Dr Alun Richards, Acting Executive Director for the Queensland Health Communicable Diseases Branch, said the uptake of the School Immunisation Program is still far from meeting the state’s target of 85 per cent of adolescents to be vaccinated through the program.
“While this target is aspirational, it means there are quite a number of teenagers out there that are missing out on their school vaccinations, leaving them at risk of contracting potentially deadly diseases,” Dr Richards said.
“All year 7 students have access to free diphtheria, tetanus and pertussis (whooping cough) vaccine, as well as a two-dose course of human papillomavirus (HPV) vaccine.
“Year 10 students have access to a free meningococcal ACWY vaccine.”
Dr Richards said while COVID-19 did create some disruptions to schools last year, and children spent some time learning from home, it was important that this year vaccination was high on the priority list for kids and their parents.
“It’s free and very convenient for children to have the vaccine at school, with clinics running at all state and non-state schools,” Dr Richards said.
“While some families choose to vaccinate at their local GP or immunisation clinic, coverage from the school program is below what we’d like to see across Queensland.
“That is why I’m urging parents to return the consent forms and ensure their children are protected from these awful and preventable diseases.”
Children’s Health Queensland infection specialist Dr Sophie Wensaid vaccination remained the best way to protect young people from serious preventable diseases.
“Meningococcal disease, for example, is a rare but severe infection that can cause death within 24 hours or profound life-long disabilities such as loss of limbs and brain damage,” Dr Wen said.

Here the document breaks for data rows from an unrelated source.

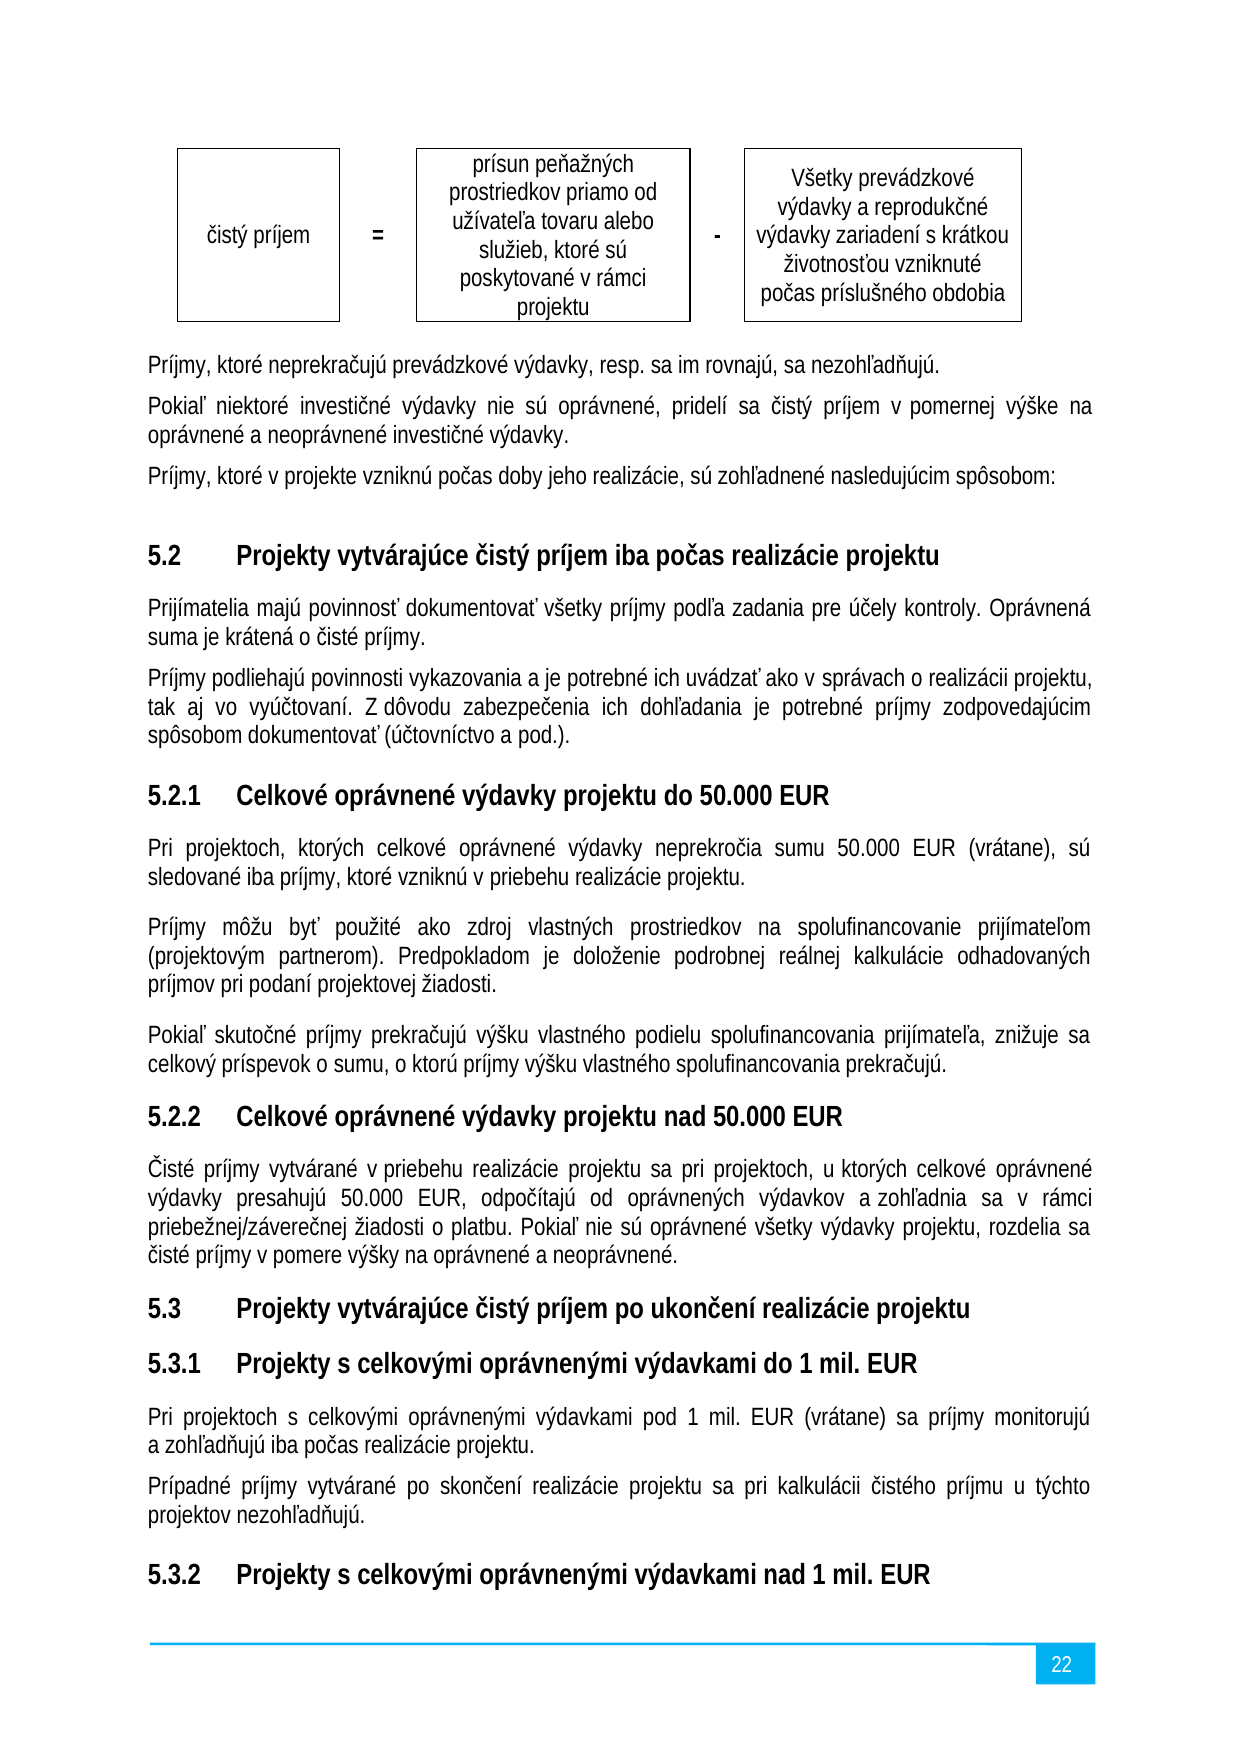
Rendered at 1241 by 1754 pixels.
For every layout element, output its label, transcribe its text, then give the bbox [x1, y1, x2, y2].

text Príjmy, ktoré neprekračujú prevádzkové výdavky, resp. sa im rovnajú, sa nezohľadňujú. [148, 350, 1093, 379]
subtitle Príjmy môžu byť použité ako zdroj vlastných prostriedkov na spolufinancovanie prijímateľom (projektovým partnerom). Predpokladom je doloženie podrobnej reálnej kalkulácie odhadovaných príjmov pri podaní projektovej žiadosti. [148, 912, 1093, 998]
subtitle Projekty vytvárajúce čistý príjem po ukončení realizácie projektu [148, 1291, 1093, 1324]
text Príjmy, ktoré v projekte vzniknú počas doby jeho realizácie, sú zohľadnené nasledujúcim spôsobom: [148, 461, 1093, 490]
text Príjmy podliehajú povinnosti vykazovania a je potrebné ich uvádzať ako v správach o realizácii projektu, tak aj vo vyúčtovaní. Z dôvodu zabezpečenia ich dohľadania je potrebné príjmy zodpovedajúcim spôsobom dokumentovať (účtovníctvo a pod.). [148, 663, 1093, 749]
subtitle Projekty vytvárajúce čistý príjem iba počas realizácie projektu [148, 538, 1093, 571]
subtitle Čisté príjmy vytvárané v priebehu realizácie projektu sa pri projektoch, u ktorých celkové oprávnené výdavky presahujú 50.000 EUR, odpočítajú od oprávnených výdavkov a zohľadnia sa v rámci priebežnej/záverečnej žiadosti o platbu. Pokiaľ nie sú oprávnené všetky výdavky projektu, rozdelia sa čisté príjmy v pomere výšky na oprávnené a neoprávnené. [148, 1154, 1093, 1269]
text Prijímatelia majú povinnosť dokumentovať všetky príjmy podľa zadania pre účely kontroly. Oprávnená suma je krátená o čisté príjmy. [148, 593, 1093, 651]
text Prípadné príjmy vytvárané po skončení realizácie projektu sa pri kalkulácii čistého príjmu u týchto projektov nezohľadňujú. [148, 1471, 1093, 1529]
table_header Všetky prevádzkové výdavky a reprodukčné výdavky zariadení s krátkou životnosťou vzniknuté počas príslušného obdobia [745, 149, 1021, 321]
text Pri projektoch s celkovými oprávnenými výdavkami pod 1 mil. EUR (vrátane) sa príjmy monitorujú a zohľadňujú iba počas realizácie projektu. [148, 1402, 1093, 1459]
subtitle Projekty s celkovými oprávnenými výdavkami nad 1 mil. EUR [148, 1557, 1093, 1591]
table_header čistý príjem [178, 149, 339, 321]
table_header prísun peňažných prostriedkov priamo od užívateľa tovaru alebo služieb, ktoré sú poskytované v rámci projektu [417, 149, 689, 321]
subtitle Pokiaľ skutočné príjmy prekračujú výšku vlastného podielu spolufinancovania prijímateľa, znižuje sa celkový príspevok o sumu, o ktorú príjmy výšku vlastného spolufinancovania prekračujú. [148, 1020, 1093, 1077]
table_header = [340, 148, 416, 321]
text Pokiaľ niektoré investičné výdavky nie sú oprávnené, pridelí sa čistý príjem v pomernej výške na oprávnené a neoprávnené investičné výdavky. [148, 391, 1093, 449]
subtitle Celkové oprávnené výdavky projektu nad 50.000 EUR [148, 1099, 1093, 1133]
subtitle Projekty s celkovými oprávnenými výdavkami do 1 mil. EUR [148, 1346, 1093, 1380]
subtitle Celkové oprávnené výdavky projektu do 50.000 EUR [148, 778, 1093, 811]
subtitle Pri projektoch, ktorých celkové oprávnené výdavky neprekročia sumu 50.000 EUR (vrátane), sú sledované iba príjmy, ktoré vzniknú v priebehu realizácie projektu. [148, 833, 1093, 890]
table_header - [691, 148, 744, 321]
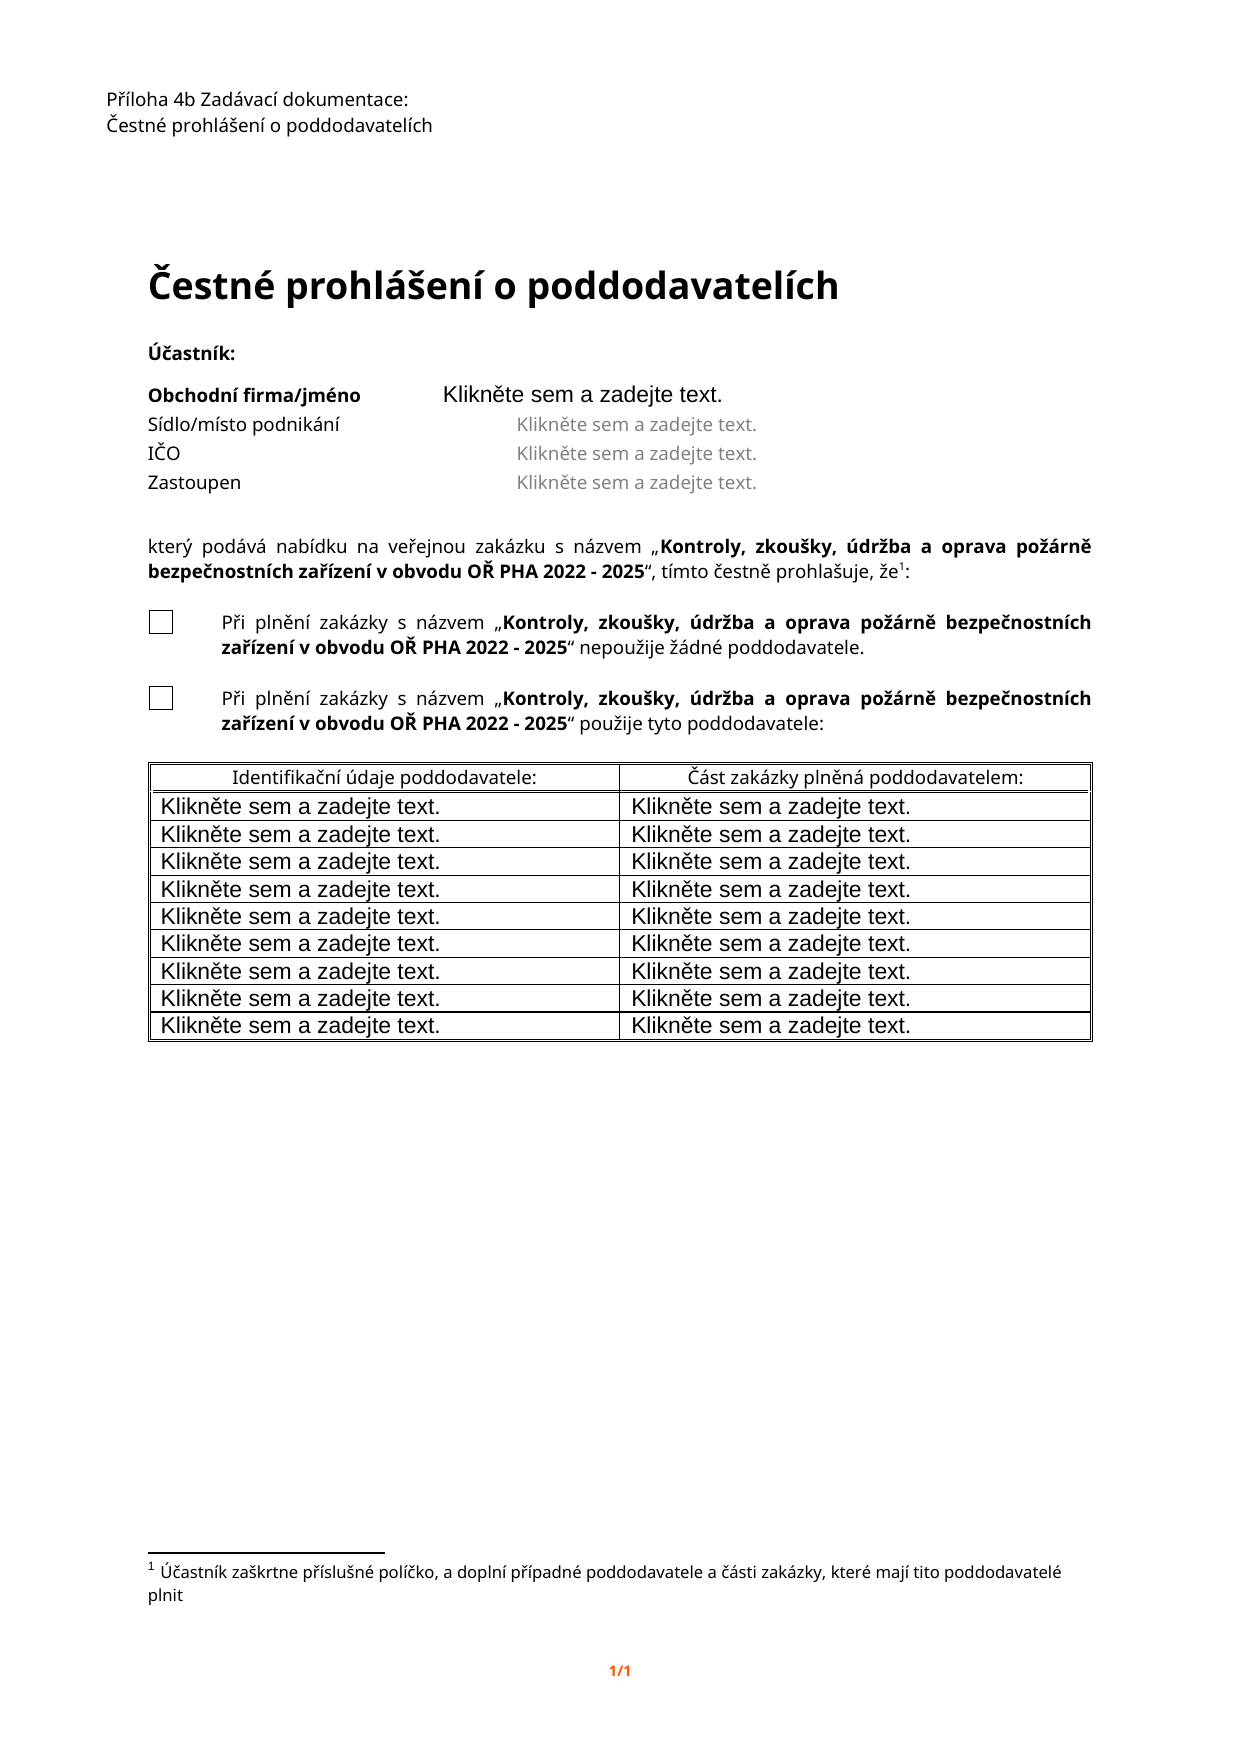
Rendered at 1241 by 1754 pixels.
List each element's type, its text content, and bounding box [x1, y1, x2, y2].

table_header Identifikační údaje poddodavatele: [151, 765, 619, 790]
text Obchodní firma/jméno [148, 379, 1093, 408]
table_header Část zakázky plněná poddodavatelem: [620, 765, 1090, 790]
text Sídlo/místo podnikání [148, 408, 1093, 437]
title Čestné prohlášení o poddodavatelích [148, 259, 1093, 311]
text který podává nabídku na veřejnou zakázku s názvem „Kontroly, zkoušky, údržba a oprava požárně bezpečnostních zařízení v obvodu OŘ PHA 2022 - 2025“, tímto čestně prohlašuje, že: [148, 533, 1093, 584]
text Účastník: [148, 336, 1093, 367]
text Zastoupen [148, 466, 1093, 495]
text Při plnění zakázky s názvem „Kontroly, zkoušky, údržba a oprava požárně bezpečnostních zařízení v obvodu OŘ PHA 2022 - 2025“ nepoužije žádné poddodavatele. [148, 609, 1093, 660]
text IČO [148, 437, 1093, 466]
text Při plnění zakázky s názvem „Kontroly, zkoušky, údržba a oprava požárně bezpečnostních zařízení v obvodu OŘ PHA 2022 - 2025“ použije tyto poddodavatele: [148, 685, 1093, 736]
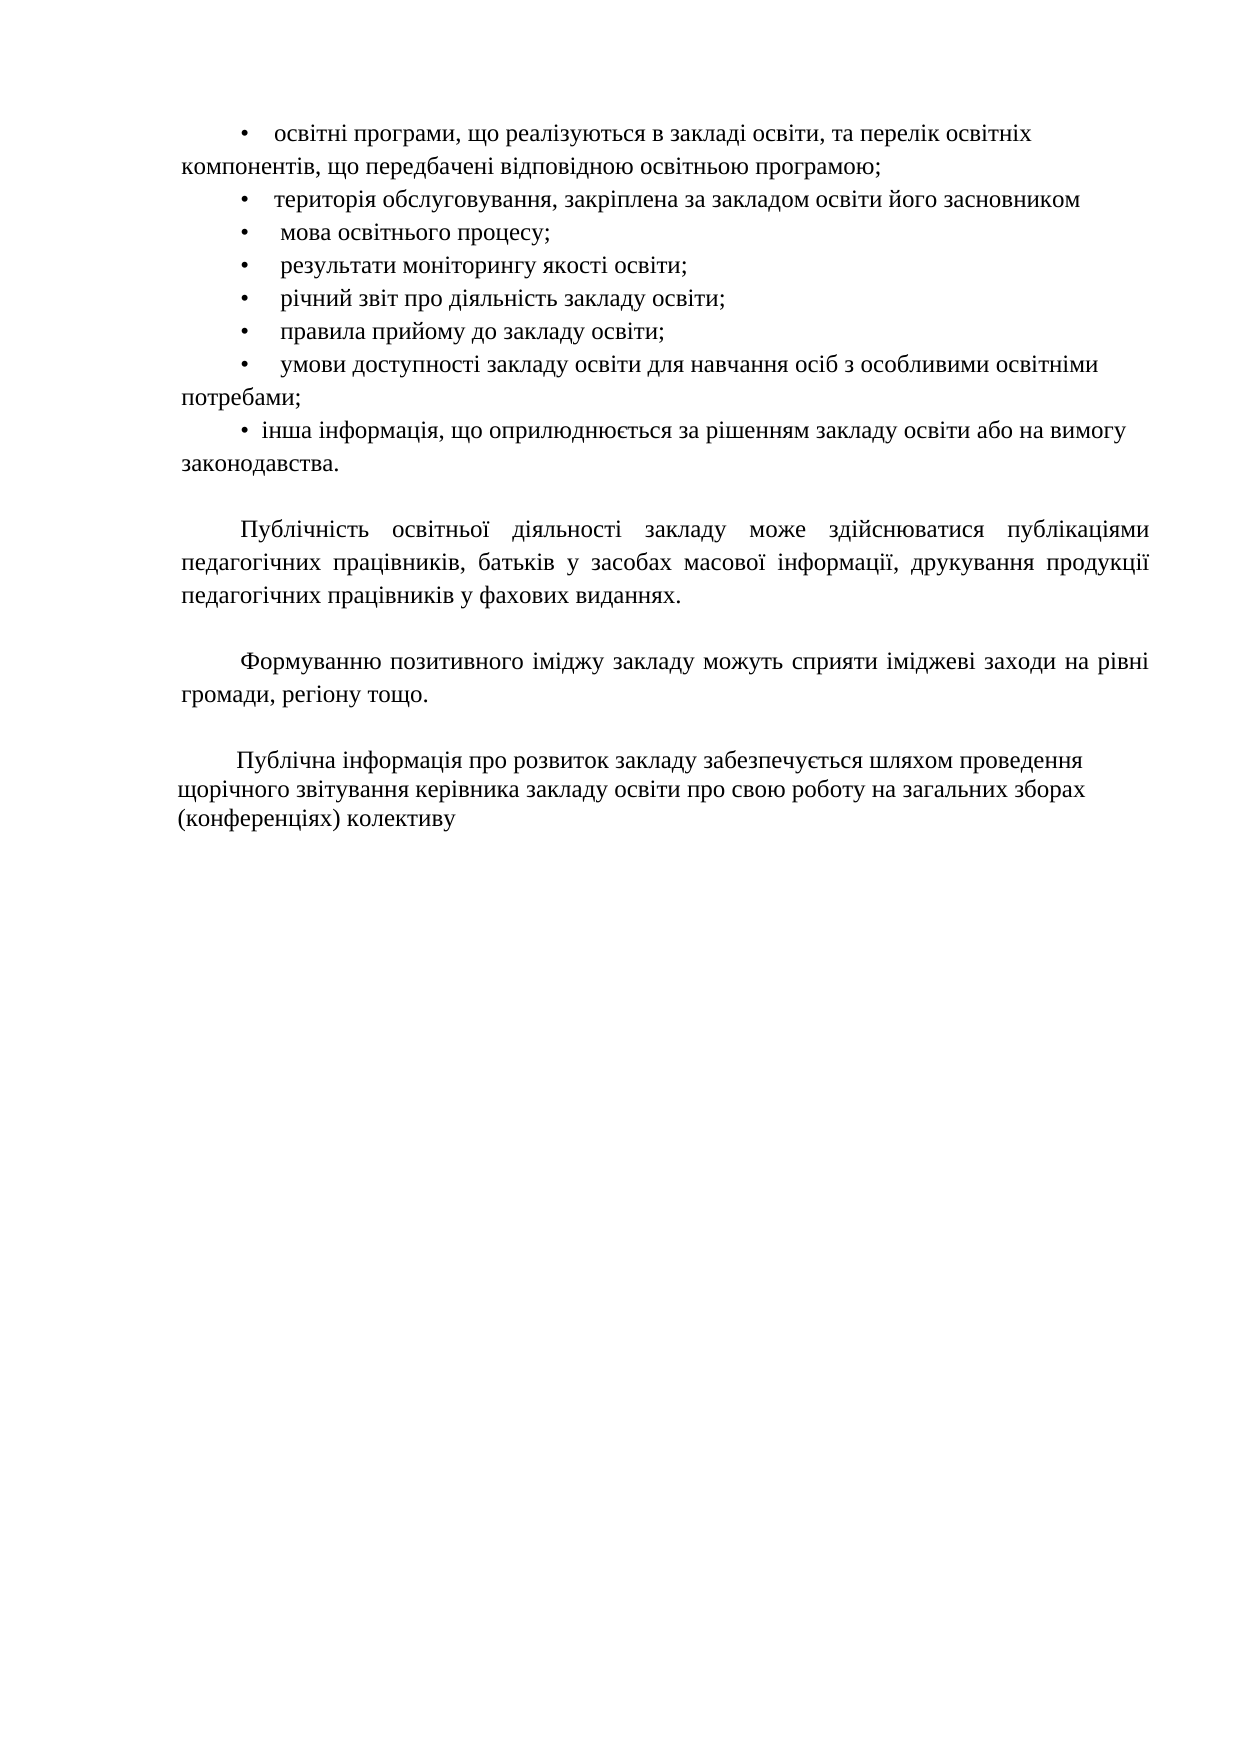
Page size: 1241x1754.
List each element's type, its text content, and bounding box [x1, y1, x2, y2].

text • результати моніторингу якості освіти; [181, 250, 1151, 279]
text Публічна інформація про розвиток закладу забезпечується шляхом проведення щорічного звітування керівника закладу освіти про свою роботу на загальних зборах (конференціях) колективу [177, 746, 1152, 832]
text • умови доступності закладу освіти для навчання осіб з особливими освітніми потребами; [181, 349, 1151, 411]
text Формуванню позитивного іміджу закладу можуть сприяти іміджеві заходи на рівні громади, регіону тощо. [181, 646, 1151, 708]
text • правила прийому до закладу освіти; [181, 316, 1151, 345]
text • територія обслуговування, закріплена за закладом освіти його засновником [181, 184, 1151, 213]
text • інша інформація, що оприлюднюється за рішенням закладу освіти або на вимогу законодавства. [181, 415, 1151, 477]
text Публічність освітньої діяльності закладу може здійснюватися публікаціями педагогічних працівників, батьків у засобах масової інформації, друкування продукції педагогічних працівників у фахових виданнях. [181, 514, 1151, 609]
text • освітні програми, що реалізуються в закладі освіти, та перелік освітніх компонентів, що передбачені відповідною освітньою програмою; [181, 118, 1151, 180]
text • мова освітнього процесу; [181, 217, 1151, 246]
text • річний звіт про діяльність закладу освіти; [181, 283, 1151, 312]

“There are higher rates of carriage of the bacteria in the 15- to 19-year-old age group, meaning they can transmit it to people who are at increased risk of infection, including young children and those who are immunocompromised.
“Vaccination not only protects young people but also reduces the risks for the community as a whole.”
In the 2019 school immunisation program, 76 percent of Year 7 students received a vaccine for diphtheria, tetanus & pertussis; 66.7 percent completed the course of the HPV vaccine; and 68.8 percent of Year 10 students received a dose of meningococcal ACWY vaccine.
This compares to 79 percent of Year 7 students receiving a vaccine for diphtheria, tetanus & pertussis; 67 percent completed the course of the HPV vaccine; and 64 percent of Year 10 students receiving a dose of meningococcal ACWY vaccine in 2017.